DATASET EXTRACT:
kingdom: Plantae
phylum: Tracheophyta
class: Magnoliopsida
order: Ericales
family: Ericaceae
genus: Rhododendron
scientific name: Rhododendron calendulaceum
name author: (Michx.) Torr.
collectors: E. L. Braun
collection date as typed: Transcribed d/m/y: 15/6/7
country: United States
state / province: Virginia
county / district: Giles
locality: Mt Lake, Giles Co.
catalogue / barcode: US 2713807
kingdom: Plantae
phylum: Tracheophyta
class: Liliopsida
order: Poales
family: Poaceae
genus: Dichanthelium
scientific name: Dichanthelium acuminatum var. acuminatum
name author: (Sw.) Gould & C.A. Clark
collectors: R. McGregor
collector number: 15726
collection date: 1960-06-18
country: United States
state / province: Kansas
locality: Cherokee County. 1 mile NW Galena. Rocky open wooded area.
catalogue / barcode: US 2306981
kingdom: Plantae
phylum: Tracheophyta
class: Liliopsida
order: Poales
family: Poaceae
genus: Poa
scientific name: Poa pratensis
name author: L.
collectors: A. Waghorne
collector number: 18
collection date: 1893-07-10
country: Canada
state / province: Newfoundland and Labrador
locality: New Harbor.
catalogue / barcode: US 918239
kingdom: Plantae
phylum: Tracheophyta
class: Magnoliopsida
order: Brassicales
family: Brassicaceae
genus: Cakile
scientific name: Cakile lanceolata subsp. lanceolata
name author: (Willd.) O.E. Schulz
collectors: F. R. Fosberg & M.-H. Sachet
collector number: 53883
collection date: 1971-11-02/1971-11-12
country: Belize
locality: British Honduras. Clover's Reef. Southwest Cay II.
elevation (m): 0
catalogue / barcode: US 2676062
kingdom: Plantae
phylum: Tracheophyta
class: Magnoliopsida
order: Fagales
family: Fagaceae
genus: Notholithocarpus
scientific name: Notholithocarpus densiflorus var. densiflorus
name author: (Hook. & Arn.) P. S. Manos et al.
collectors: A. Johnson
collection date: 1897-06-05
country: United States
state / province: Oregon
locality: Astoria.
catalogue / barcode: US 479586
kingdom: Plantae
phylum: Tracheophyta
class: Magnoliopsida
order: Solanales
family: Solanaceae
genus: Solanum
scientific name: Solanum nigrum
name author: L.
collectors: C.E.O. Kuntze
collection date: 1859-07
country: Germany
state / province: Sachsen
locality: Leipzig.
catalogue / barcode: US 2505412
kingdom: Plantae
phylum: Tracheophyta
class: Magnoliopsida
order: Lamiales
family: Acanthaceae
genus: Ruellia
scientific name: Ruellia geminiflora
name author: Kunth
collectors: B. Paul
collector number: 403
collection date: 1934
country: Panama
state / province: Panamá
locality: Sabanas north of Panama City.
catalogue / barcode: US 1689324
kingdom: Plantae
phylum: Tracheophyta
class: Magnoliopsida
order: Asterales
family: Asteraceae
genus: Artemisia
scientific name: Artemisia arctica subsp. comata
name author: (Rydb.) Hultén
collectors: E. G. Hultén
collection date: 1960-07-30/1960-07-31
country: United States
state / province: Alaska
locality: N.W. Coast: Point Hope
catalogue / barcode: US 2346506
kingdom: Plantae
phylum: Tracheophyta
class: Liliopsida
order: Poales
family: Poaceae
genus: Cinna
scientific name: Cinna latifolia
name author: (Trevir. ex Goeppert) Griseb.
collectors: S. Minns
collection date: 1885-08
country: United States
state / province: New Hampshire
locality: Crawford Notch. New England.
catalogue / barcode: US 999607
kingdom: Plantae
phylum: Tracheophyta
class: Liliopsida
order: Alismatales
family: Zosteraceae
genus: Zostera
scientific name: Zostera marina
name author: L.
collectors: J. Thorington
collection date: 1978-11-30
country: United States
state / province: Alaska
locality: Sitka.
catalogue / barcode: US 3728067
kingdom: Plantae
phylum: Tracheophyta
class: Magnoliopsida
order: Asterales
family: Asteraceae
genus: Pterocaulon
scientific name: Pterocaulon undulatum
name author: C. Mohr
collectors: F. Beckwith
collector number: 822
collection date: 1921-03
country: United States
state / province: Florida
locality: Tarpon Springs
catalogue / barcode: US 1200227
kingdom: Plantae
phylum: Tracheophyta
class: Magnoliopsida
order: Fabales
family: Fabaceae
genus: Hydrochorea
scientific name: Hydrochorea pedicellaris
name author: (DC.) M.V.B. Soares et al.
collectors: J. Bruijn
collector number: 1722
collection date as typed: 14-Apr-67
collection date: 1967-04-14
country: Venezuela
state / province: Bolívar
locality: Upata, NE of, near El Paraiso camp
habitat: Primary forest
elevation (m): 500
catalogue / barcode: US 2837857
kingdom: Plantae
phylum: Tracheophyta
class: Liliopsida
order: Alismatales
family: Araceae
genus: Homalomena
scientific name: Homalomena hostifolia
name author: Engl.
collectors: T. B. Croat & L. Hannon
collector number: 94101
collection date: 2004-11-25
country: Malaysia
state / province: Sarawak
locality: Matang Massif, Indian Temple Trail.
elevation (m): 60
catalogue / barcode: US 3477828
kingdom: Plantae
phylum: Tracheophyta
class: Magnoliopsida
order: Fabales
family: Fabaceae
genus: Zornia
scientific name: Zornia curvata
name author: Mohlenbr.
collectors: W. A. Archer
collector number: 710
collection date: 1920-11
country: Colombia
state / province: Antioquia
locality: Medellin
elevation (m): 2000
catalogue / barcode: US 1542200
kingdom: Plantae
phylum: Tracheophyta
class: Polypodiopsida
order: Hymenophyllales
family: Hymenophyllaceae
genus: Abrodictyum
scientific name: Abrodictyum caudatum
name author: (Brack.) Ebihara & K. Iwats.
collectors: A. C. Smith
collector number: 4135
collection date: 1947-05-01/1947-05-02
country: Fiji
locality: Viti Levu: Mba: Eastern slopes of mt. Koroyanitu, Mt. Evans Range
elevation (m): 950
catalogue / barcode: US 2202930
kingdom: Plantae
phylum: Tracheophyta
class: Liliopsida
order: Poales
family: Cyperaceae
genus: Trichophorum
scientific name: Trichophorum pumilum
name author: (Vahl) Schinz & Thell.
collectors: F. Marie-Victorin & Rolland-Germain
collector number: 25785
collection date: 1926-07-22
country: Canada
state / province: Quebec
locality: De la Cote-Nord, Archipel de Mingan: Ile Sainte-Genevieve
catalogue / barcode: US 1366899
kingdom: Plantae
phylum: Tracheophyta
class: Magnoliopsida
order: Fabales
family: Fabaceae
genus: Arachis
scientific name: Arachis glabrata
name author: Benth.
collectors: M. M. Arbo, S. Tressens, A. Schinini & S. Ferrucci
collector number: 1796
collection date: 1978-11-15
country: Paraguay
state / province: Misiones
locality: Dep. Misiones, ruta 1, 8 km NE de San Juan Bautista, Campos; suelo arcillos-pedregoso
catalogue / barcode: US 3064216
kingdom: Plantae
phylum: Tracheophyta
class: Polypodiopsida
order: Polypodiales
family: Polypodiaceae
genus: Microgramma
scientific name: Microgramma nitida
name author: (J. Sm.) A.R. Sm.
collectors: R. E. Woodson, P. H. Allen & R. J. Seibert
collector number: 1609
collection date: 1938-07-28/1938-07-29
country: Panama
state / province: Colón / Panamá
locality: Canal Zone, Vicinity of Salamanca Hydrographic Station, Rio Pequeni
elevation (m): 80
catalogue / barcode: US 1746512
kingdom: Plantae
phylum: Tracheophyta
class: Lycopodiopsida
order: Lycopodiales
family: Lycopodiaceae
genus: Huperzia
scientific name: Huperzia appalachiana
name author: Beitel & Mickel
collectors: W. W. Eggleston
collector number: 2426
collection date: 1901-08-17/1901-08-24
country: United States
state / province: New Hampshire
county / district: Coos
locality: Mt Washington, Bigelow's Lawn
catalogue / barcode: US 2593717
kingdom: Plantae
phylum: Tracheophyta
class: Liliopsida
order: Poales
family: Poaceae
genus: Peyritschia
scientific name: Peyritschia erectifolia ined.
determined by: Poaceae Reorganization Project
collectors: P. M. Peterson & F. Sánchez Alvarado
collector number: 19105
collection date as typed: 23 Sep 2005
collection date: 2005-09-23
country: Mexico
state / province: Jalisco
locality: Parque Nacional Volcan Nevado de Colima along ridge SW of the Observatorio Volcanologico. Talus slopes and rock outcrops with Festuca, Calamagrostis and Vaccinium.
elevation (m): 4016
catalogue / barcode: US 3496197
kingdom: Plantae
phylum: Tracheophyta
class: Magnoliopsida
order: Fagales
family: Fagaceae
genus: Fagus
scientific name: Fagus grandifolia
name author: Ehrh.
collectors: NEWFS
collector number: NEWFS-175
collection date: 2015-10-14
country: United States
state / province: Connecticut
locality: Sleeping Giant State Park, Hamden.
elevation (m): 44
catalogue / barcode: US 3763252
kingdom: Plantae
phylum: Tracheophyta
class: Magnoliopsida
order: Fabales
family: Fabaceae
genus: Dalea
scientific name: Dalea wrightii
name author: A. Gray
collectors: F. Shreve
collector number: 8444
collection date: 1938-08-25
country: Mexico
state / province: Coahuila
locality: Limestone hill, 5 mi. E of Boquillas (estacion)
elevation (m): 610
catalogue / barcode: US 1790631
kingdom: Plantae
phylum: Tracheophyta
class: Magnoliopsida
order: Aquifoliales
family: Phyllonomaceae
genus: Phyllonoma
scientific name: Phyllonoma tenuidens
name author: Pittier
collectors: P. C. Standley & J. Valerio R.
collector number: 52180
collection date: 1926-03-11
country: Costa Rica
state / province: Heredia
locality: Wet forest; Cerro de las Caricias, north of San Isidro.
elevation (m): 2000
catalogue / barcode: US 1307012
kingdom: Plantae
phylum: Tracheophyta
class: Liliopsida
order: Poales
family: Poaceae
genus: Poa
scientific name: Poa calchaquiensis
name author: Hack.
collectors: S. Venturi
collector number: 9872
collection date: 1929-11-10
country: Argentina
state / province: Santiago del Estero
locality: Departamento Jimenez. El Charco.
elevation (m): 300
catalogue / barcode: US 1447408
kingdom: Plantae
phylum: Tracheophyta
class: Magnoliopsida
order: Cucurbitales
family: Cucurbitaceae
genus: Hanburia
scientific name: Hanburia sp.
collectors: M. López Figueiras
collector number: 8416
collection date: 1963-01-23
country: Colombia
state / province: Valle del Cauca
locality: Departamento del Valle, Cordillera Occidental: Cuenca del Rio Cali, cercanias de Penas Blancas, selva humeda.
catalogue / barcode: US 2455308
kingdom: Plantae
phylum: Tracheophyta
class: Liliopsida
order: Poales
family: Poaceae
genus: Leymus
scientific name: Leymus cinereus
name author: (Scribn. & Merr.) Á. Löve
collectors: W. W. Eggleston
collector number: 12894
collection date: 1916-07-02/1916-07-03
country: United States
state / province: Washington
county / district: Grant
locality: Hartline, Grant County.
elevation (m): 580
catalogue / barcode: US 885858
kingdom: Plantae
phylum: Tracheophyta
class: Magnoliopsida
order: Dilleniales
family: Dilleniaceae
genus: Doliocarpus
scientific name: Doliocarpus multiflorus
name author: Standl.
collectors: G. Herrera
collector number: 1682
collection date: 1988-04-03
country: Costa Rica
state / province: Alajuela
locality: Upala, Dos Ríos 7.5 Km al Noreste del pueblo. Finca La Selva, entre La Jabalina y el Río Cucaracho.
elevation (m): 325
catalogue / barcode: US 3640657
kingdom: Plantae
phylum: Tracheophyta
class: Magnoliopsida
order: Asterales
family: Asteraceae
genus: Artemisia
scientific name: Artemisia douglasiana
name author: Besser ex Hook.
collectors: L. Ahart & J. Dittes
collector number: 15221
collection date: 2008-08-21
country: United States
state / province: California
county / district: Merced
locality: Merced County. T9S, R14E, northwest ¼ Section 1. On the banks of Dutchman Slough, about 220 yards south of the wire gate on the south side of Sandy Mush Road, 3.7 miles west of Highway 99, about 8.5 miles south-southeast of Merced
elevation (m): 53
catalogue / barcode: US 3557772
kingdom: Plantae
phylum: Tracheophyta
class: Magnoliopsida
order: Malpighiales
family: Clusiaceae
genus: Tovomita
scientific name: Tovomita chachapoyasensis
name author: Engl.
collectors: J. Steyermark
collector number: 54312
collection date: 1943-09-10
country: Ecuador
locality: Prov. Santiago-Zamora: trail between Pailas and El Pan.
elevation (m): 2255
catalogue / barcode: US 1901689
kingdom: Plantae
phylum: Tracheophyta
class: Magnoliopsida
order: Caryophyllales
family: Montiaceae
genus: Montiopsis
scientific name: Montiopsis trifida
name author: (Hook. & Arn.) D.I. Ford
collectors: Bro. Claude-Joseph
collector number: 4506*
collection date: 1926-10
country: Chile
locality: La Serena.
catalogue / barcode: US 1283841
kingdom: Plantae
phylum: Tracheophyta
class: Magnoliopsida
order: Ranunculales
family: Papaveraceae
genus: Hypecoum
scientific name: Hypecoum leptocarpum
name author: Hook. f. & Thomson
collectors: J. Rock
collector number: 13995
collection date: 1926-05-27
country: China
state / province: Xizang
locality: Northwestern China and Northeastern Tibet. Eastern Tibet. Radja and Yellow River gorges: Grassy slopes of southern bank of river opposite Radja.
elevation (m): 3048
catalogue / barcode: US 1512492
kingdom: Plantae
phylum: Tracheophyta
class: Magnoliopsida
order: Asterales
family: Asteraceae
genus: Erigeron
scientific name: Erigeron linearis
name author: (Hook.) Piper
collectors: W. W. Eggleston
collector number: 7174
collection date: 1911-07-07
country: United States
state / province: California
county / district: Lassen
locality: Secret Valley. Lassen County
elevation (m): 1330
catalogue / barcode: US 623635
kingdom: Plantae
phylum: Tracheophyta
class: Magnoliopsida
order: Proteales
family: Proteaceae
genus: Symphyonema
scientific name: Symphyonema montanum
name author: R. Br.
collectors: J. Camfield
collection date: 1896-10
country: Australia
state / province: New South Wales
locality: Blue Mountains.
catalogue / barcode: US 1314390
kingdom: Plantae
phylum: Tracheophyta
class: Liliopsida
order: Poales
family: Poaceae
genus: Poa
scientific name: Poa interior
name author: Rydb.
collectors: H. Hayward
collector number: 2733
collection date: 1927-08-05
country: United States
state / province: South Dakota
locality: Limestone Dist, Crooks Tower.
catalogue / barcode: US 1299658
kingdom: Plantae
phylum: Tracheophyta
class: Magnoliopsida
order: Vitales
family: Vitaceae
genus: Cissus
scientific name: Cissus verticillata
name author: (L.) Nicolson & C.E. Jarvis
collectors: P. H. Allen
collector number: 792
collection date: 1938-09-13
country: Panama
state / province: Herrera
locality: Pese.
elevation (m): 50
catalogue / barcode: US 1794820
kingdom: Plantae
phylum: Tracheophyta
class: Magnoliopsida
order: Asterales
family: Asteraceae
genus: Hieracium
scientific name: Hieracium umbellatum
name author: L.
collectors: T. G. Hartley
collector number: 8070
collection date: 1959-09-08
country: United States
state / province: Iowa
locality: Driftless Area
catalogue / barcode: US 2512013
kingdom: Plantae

SET TASK:
Find every row above that contains the string "Hook", and copy each one out in full. Case counts.

TASK RESULT:
name author: (Hook. & Arn.) P. S. Manos et al.
name author: Besser ex Hook.
name author: (Hook. & Arn.) D.I. Ford
name author: Hook. f. & Thomson
name author: (Hook.) Piper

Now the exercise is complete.